**Text block**

_ _ _

Still, back in Washington, where he returned to live with his father, riding the No. 32 bus through Friendship Heights wasn't quite the same as piloting the Millennium Falcon. Then three years ago, David's father bought him an Atari Video Computer System. It was a rudimentary device, designed by a man named Nolan Bushnell with technology that had been perfected in 1974. Nothing fancy, but by inserting into the unit cigarette-pack sized plastic cartridges -- each of which contained a small memory chip -- David could display on his home TV a crude approximation of arcade games like Space Invaders and Missile Command: little pieces of the sky that transported David Taylor out into a world he knew he could control.

Now the fact of the matter is that David Taylor is one of the best TRON players in Washington, regularly pulling down scores in excess of 300,000 points. And one of the things that David takes a great deal of pride in is that when he drops a quarter into the slot up at the Wipe Out Arcade on Van Ness and Wisconsin, PEOPLE STAND BACK AND WATCH HIM. In fact, if they don't stand back, David pauses for a few seconds, and stretches his bent arms in the manner of a duck who's just emerged from the water, and establishes a little bit of personal space around him and the machine. David does not like to be distracted by some some idiot standing next to him playing a stupid game like Dig-Dug, which makes all these dinky banjo sounds that seem more characteristic of an episode of "The Beverly Hillbillies" than part of the overall sonic boom of an arcade. After he's cleared out the wimps and pushed away the overflow crowd that wants to check out his play patterns, David Taylor hunkers down on a bar stool.

The game play here is the very definition of macho. The player must guide a computer-animated character called TRON through progressively more difficult variations of four different challenges: knocking out barriers to enter a Master Computer Program cone; blasting away tanks and flying Recognizers that are trying to annihilate TRON; evading a deadly trio of Lightcycles that are programmed to destroy TRON's single Lightcycle; and clearing a path through a sea of Grid Bugs, whose slightest touch is fatal.

TRON's position on the screen is manipulated by the joystick in David's right hand; his left hand grips a round aiming device that controls the direction of both his tank turret and the deadly discs TRON can hurl; a trigger on the joystick fires the tank gun and discs, and controls the speed of TRON's Lightcycle. David moves through the game's four patterns with elegance -- often, for example, striving for the least number of turns needed to box in the three Lightcycles or the fewest number of shots to blast from the sky the wicked Recognizers attempting to crush TRON -- even though this precise sense of geometric poetry and firepower economy does not affect the score. The only hint that David is in a tight spot comes from his teeth, which tend to grind together frenetically when the TRON player representing David on the screen comes within microns of being eradicated by the nasty grid bugs.

During the summer, when the film "TRON" was playing across the street at the Tenley Circle theater, David would often emerge from the arcade -- sunk in the basement of an apartment building, so even at midday no stray rays interfere with the subtle lighting of the games -- only to plunge again into the darkness of the theater, where he would sit and stare at actors portraying some of the same characters whose destinies he could control right on the opposite side of Wisconsin Avenue, at the drop of a quarter, the spin of a disc and the flexing of a joystick.

"I guess I sort of feel like I'm a star in the movie when I do well at TRON," he says. "I absolutely feel good about myself. And I know it's not just here; I can go in any arcade and play this game well."

_ _ _

**Listed entries**

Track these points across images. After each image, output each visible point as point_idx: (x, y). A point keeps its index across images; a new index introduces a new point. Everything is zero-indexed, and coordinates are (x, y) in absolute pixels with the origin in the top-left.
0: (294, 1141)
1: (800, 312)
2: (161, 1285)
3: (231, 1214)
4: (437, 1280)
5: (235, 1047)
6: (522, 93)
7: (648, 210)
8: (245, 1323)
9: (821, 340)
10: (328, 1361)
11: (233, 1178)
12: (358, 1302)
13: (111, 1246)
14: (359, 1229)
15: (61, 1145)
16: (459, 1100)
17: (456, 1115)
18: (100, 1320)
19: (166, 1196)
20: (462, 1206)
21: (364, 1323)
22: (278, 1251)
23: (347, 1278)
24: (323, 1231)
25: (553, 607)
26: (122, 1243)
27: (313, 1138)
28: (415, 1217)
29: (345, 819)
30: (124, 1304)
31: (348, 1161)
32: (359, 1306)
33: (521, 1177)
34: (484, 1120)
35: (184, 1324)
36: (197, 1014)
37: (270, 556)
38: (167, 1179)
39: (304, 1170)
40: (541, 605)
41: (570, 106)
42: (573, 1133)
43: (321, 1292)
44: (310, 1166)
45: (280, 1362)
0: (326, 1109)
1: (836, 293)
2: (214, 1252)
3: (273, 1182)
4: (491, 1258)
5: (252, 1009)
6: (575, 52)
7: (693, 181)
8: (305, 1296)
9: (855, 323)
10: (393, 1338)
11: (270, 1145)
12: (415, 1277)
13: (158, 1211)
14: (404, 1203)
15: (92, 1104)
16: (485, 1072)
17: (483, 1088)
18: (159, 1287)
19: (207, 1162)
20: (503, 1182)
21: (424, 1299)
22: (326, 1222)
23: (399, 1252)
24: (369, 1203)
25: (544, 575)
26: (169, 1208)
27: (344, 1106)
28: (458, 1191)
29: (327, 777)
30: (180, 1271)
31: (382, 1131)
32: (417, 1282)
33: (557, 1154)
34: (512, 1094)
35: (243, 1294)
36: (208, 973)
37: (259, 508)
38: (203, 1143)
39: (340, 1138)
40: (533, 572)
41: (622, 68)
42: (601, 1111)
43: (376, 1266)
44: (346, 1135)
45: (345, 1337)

_ _ _

**Brief**
In the text about David Taylor and the TRON game, what score does he regularly exceed?

**Answer to this exercise**
300,000 points